La trayectoria biográfica de Federico Klemm podría ser tomada como ejemplo hasta por el mismo Bourdieu para describir las reglas de funcionamiento del campo artístico. Negado por sus pares y la crítica especializada, cuando parecía que las puertas de del reconocimiento jamás se abrirían para él, encontró una rendija en la televisión que creía utilizarlo, y desde ahí desplegó su herejía (¿capital material mata capital simbólico?). Así, por ejemplo, mientras uno de los payasos de turno de Videomatch simulaba pintar un cuadro con las nalgas, Klemm aprovechaba para bajar línea sobre las antropometrías de Yves Klein y dejaba la burla sin remate. Después vino su segmento en El Palacio de la Risa de Antonio Gasalla donde le dio lugar en el prime time de un programa cómico a artistas contemporáneos y mostró de manera singularísima lo que estaba pasando en los principales lugares de exposición de Buenos Aires. Pero sin duda, su gran apuesta por la divulgación fue el mítico El Banquete Telématico de Canal à. Ahí pudo desplegar su vocación docente en intensos monólogos performáticos mirando a cámara, mientras en un chroma (tecnología casi virgen en ese momento) flotaba La Gioconda. El gesto por la democratización del arte fue tan ampuloso como sus ademanes, y logró de esa forma trasladar a los televidente desde el living al Louvre sin cobrar entrada. Desde el vamos, entendió como nadie la explosión de las telecomunicaciones, y las usó a su favor para armar un sofisticado artefacto, con guiones hiper sólidos que lo tenían a él en el centro como una obra más.

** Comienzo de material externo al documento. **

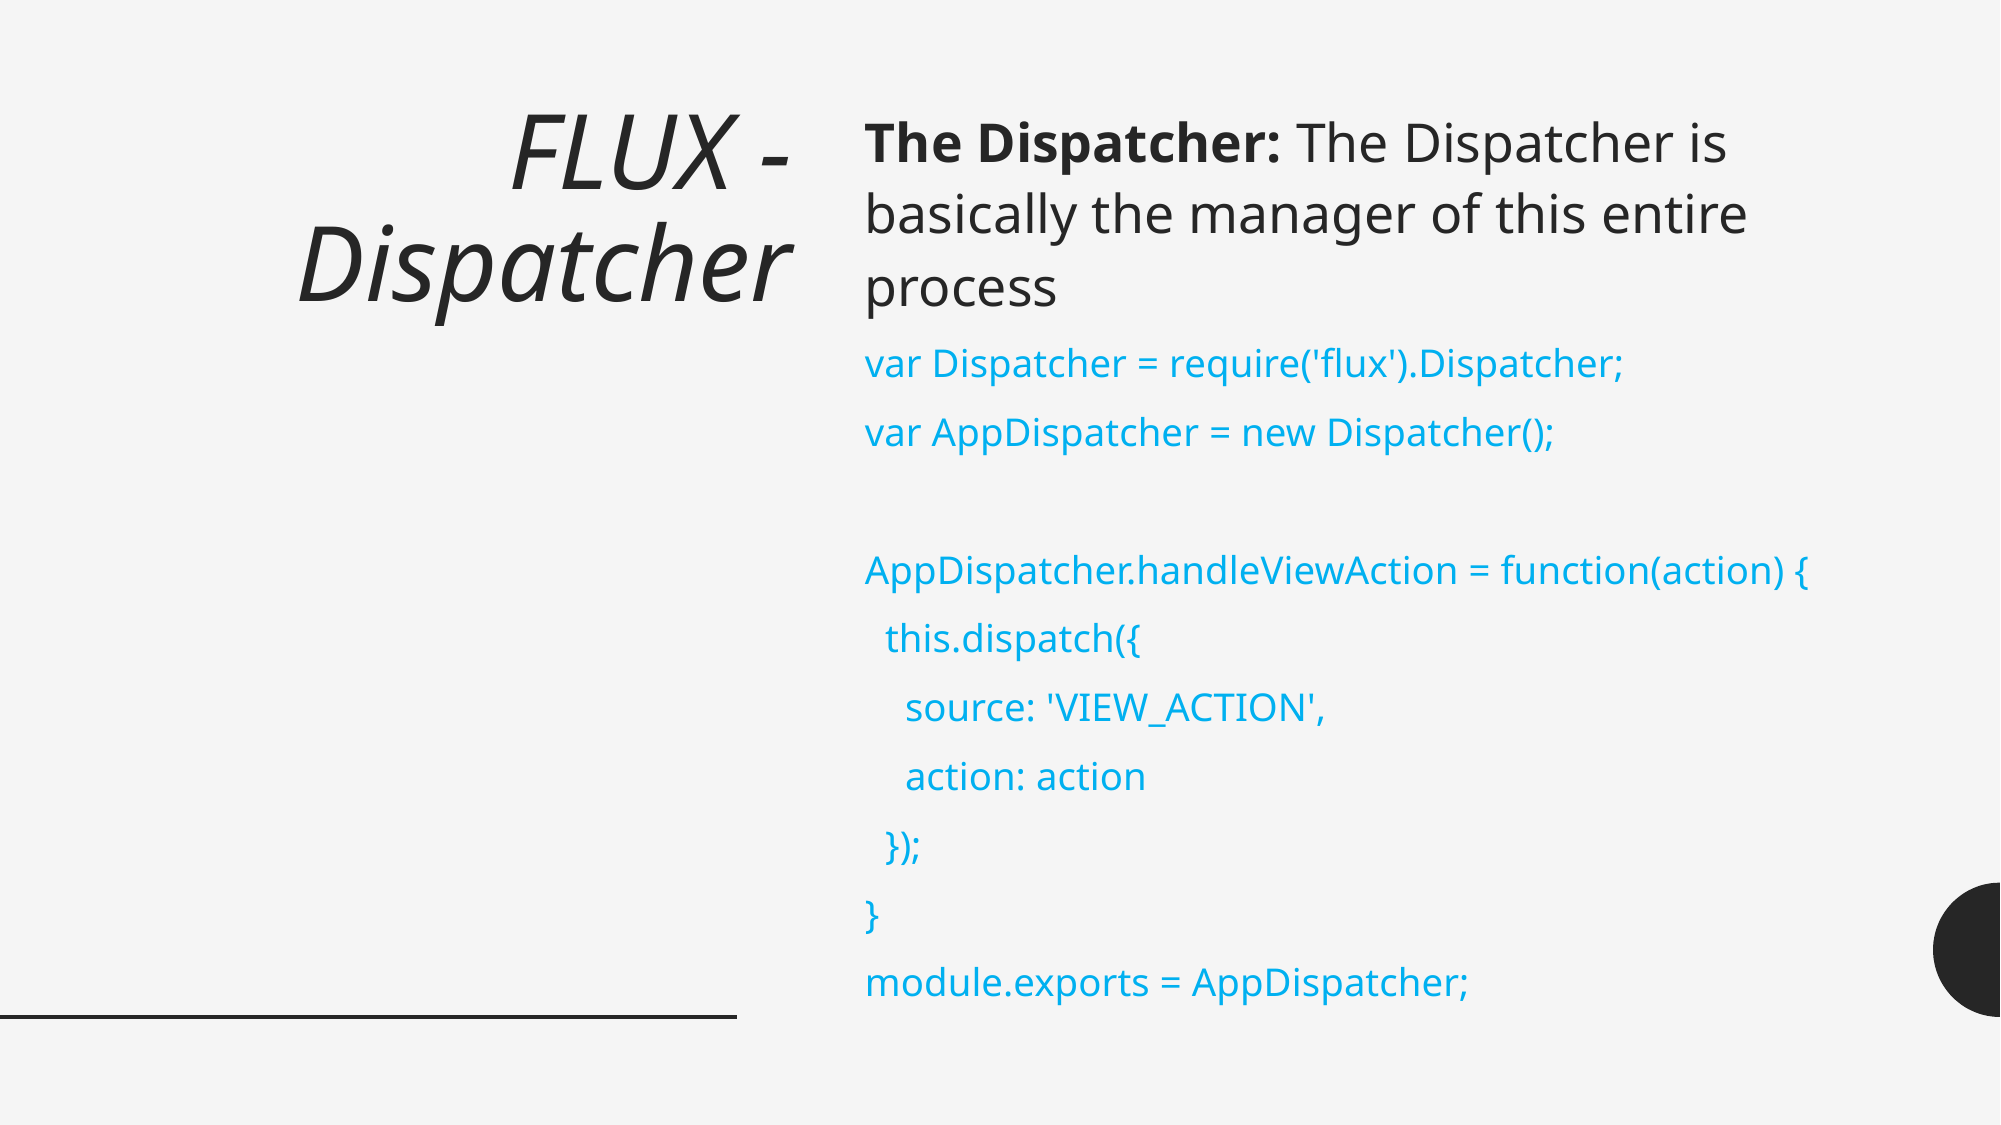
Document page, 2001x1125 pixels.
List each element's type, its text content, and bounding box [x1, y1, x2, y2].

list The Dispatcher: The Dispatcher is basically the manager of this entire process var Dispatcher = require('flux').Dispatcher; var AppDispatcher = new Dispatcher(); AppDispatcher.handleViewAction = function(action) { this.dispatch({ source: 'VIEW_ACTION', action: action }); } module.exports = AppDispatcher; [849, 93, 1875, 1022]
title FLUX - Dispatcher [40, 91, 808, 905]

¿Puede una biografía sobre Klemm eludir los dislates personales cuando él mismo hizo carne el grito de las vanguardias de unir arte y vida? Para cualquier biógrafo es tentador perderse en los chismes que alimentaron la fábula, más si se reúne una veintena de personalidades variopintas que lo conocieron de cerca. Lo florido lo vuelve a convertir en personaje, y deja atrás el impacto significativo que tuvo en un mundo del arte que, aún hoy, le sigue dando la espalda. Rodrigo Duarte intenta bucear entre las dos aguas: las de la anécdota/placa de CrónicaTV, y las del rescate, a partir de algunos testimonios, que hacen foco en el legado que dejó Klemm en términos de una de las colecciones de arte contemporáneo más importante de Latinoamérica, y que, fundamentalmente, se puede ver de manera gratuita.

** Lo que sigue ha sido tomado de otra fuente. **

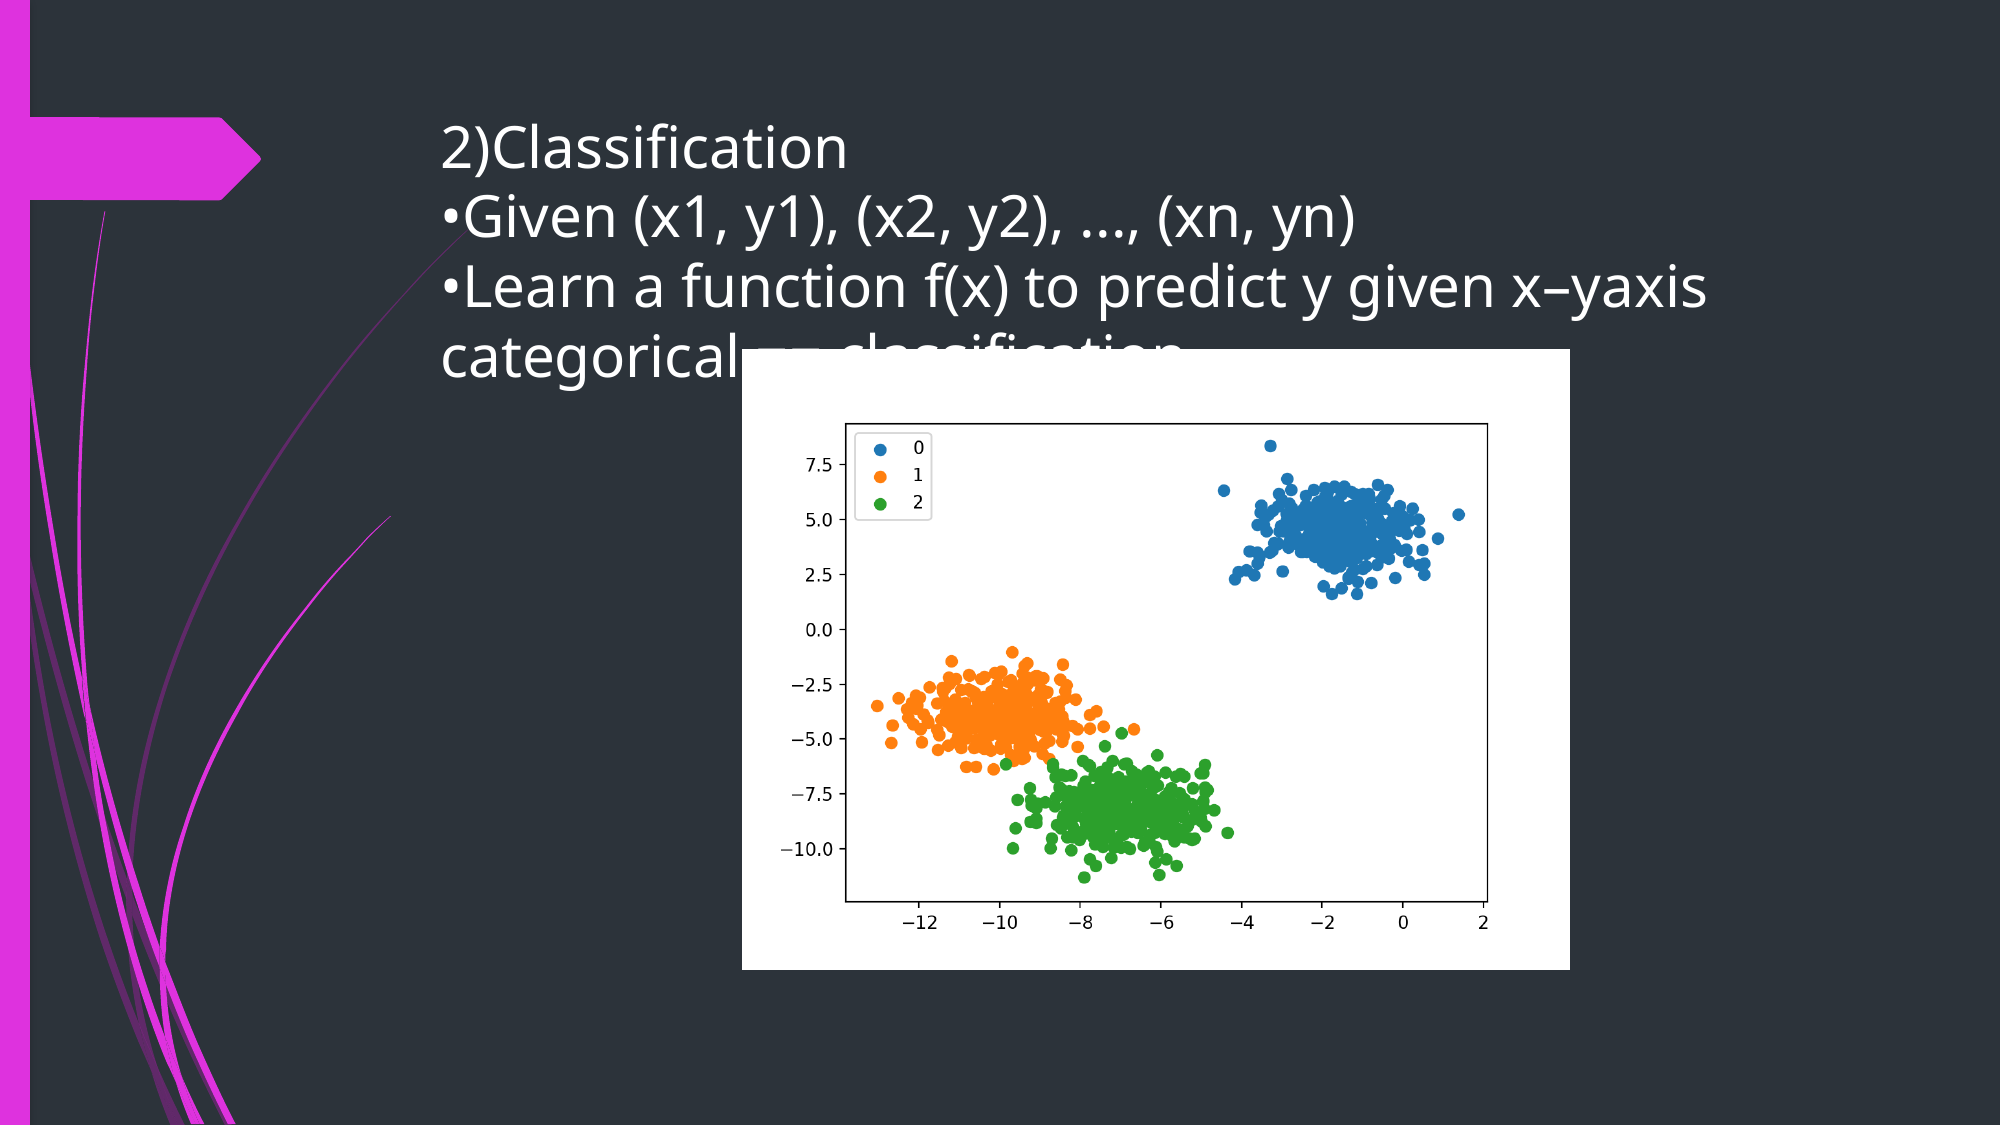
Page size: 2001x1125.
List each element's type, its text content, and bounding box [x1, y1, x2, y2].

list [742, 349, 1570, 971]
title 2)Classification •Given (x1, y1), (x2, y2), ..., (xn, yn) •Learn a function f(x) to predict y given x–yaxis categorical == classification [425, 102, 1888, 442]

Desde la galería de arte contemporáneo donde invirtió buena parte de la fortuna de su herencia familiar para mostrar en Argentina obras de Botero, Andy Warhol o Mapplethorpe (toda una declaración para los que lo tildaban de tapado); hasta la Fundación que construyó después en un espacio de mil metros cuadrados, Klemm apostó fuerte para que el arte estuviese al alcance de todes. Cualquier estudiante o persona de a pie podía ver obras originales de Picasso, Magritte, Max Ernst, Man Ray, De Chirico, , Lichtenstein o Xul Solar sin pagar un peso. Pero además, Klemm creó su propio premio adquisición que se presenta ininterrumpidamente desde 1997 hasta la actualidad y que logró visibilizar y sostener económicamente a numerosos artistas emergentes. Un aporte filantrópico muchísimo más significativo que el que hizo cualquiera de sus detractores.

Queer antes de que el término fuera una moda, precursor local del arte homoerótico, Federico Klemm rompió todos los moldes de lo previsible. A pesar de la insistencia, el confeti neoliberal no llega a sepultar un nombre que insufló rebeldía y amor al arte en dosis parejas.